The South Island Organ Company is a manufacturer of pipe organs in Timaru, New Zealand. The company, in business since 1968, has manufactured and restored over 300 pipe organs throughout New Zealand, Australia and Oceania.
South Island Organ Company was established by Garth Cattle (from Osmond of Taunton) and Vic Hackworthy (from Hill Norman & Beard of London).
During the 1970s employed John Gray, of Hill Norman & Beard, London as voicer, John Hargraves, of John Lee, Feilding as an organ builder and Neil Stocker as an apprentice.

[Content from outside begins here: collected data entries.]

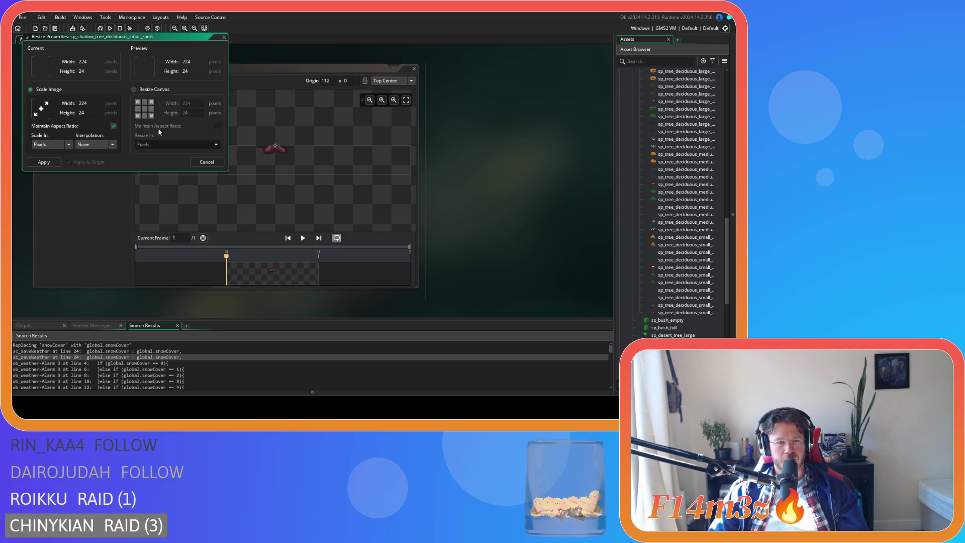
left_click(134, 90)
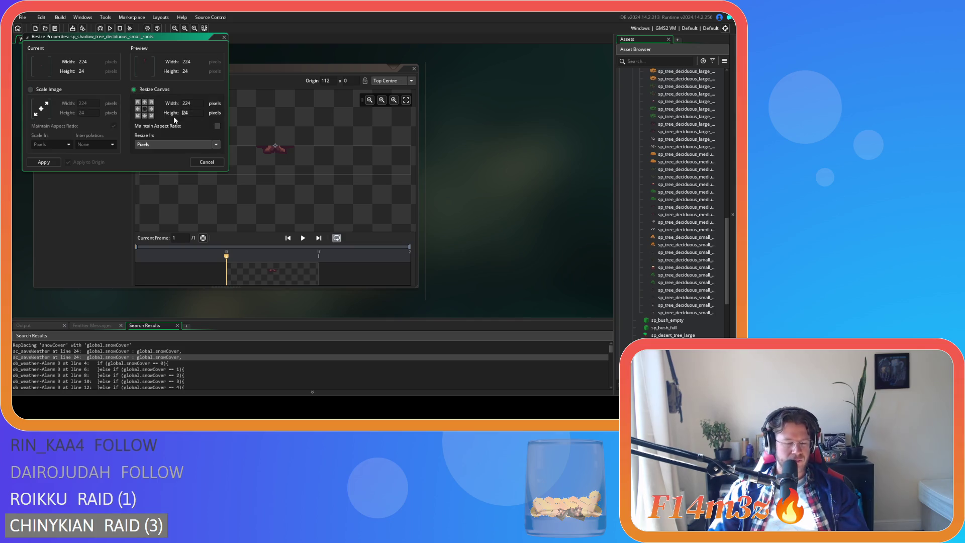
type("15")
key("BackSpace")
type("6")
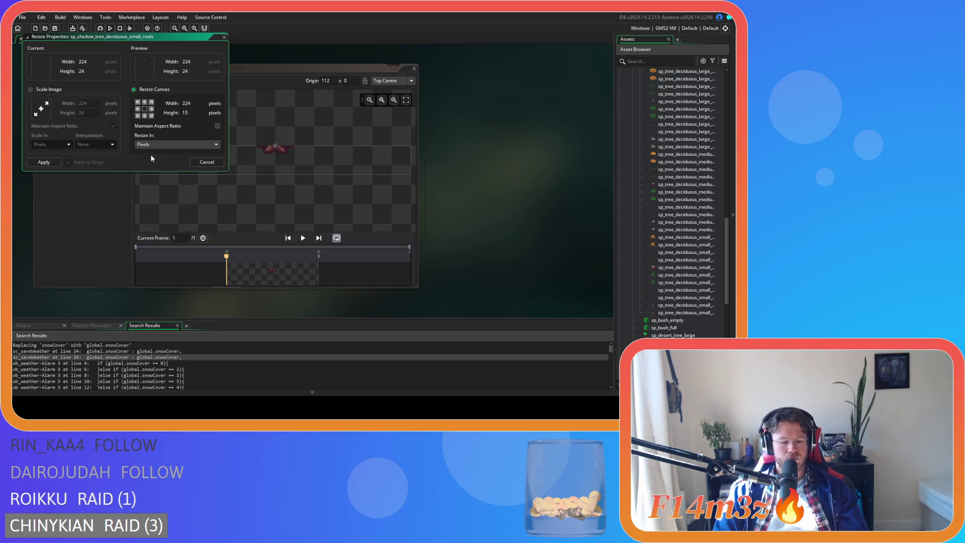
left_click(50, 161)
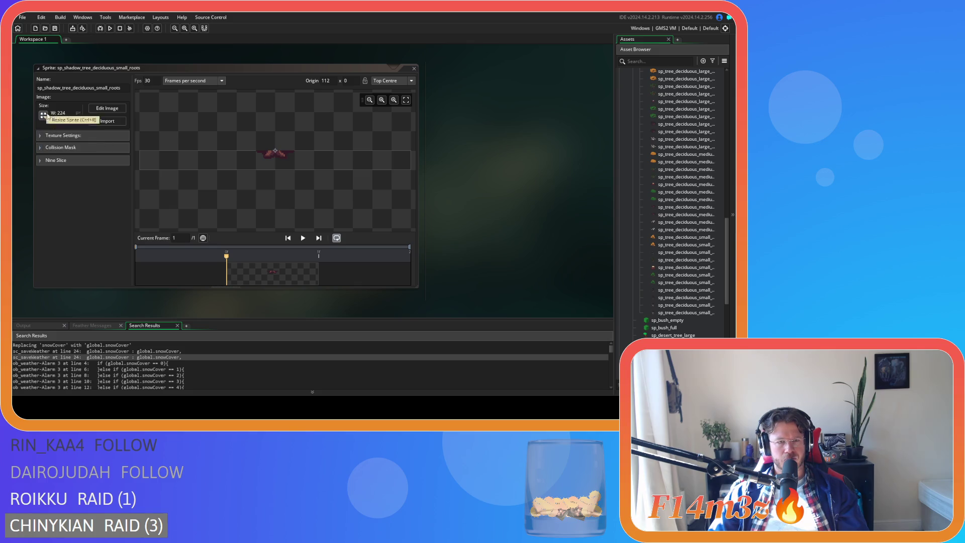
Step: Crop the canvas to 32×16 and close the small roots sprite editor
left_click(44, 116)
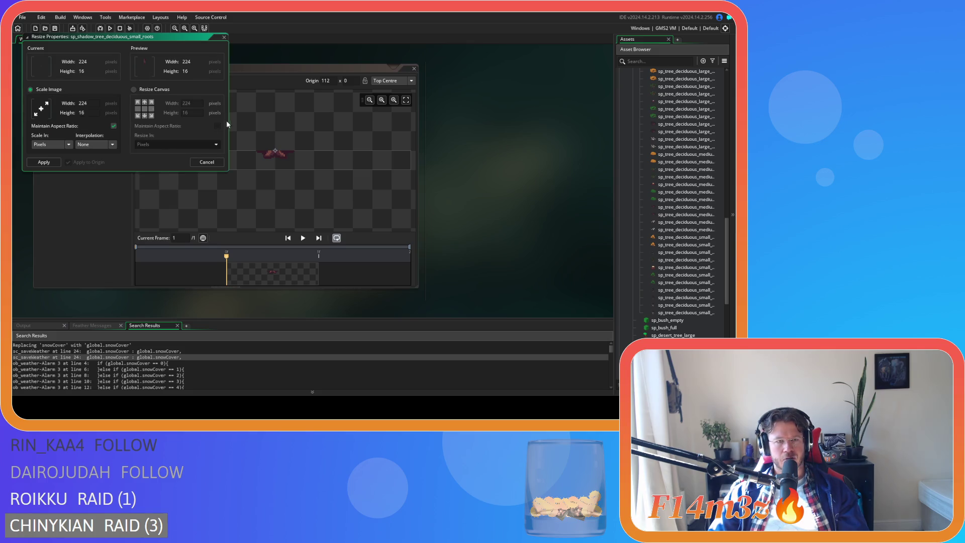
left_click(155, 91)
left_click(43, 162)
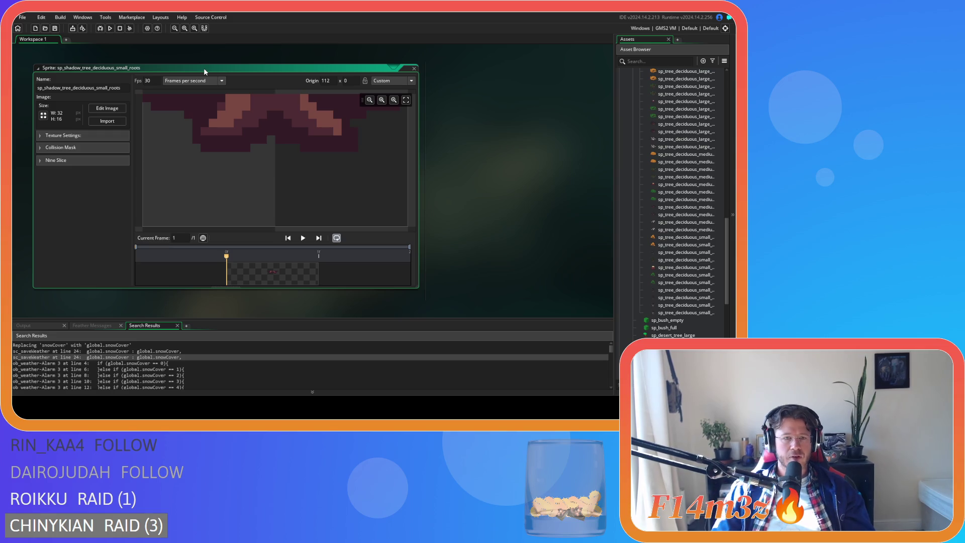
scroll(262, 151, "up", 2)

The new Company made an immediate impact with the rebuilding of St Johns, Invercargill (1931 3/37 HN&B/Lewis), the restoration of All Saints (1877 2/18 Bevington) and the rebuilding of St Matthew's (1879 3/26 Bevington) Dunedin and Christchurch Cathedral Nelson organs in the first two years. These soon led to our first new organ at Craighead School (2/15), Timaru in 1970 and in 1973 the first 4 manual organ built in New Zealand for many years at St Paul's Cathedral, Dunedin (4/61 Willis). In the same year organbuilder Gerald Green (of Hill Norman & Beard, Lewes) joined the company.
By 1973 South Island Organ Company purchased both existing South Island sole-trader organ builders and built a new factory at Washdyke. In 1974, South Island Organ Company extended to the North Island of New Zealand. The first North Island installation being a new organ for Our Lady of Lourdes in Palmerston North (2/3 rank extension).
In the mid 1970s, in addition to building new pipe organs and rebuilding old instruments, South Island Organ Company began promoting conservation and preservation of New Zealand historic organs. This developed from a growing realization of the fragility of the resource in a largely unregulated market, and a conviction that the future of the organ was as a work of original artistry and craftsmanship.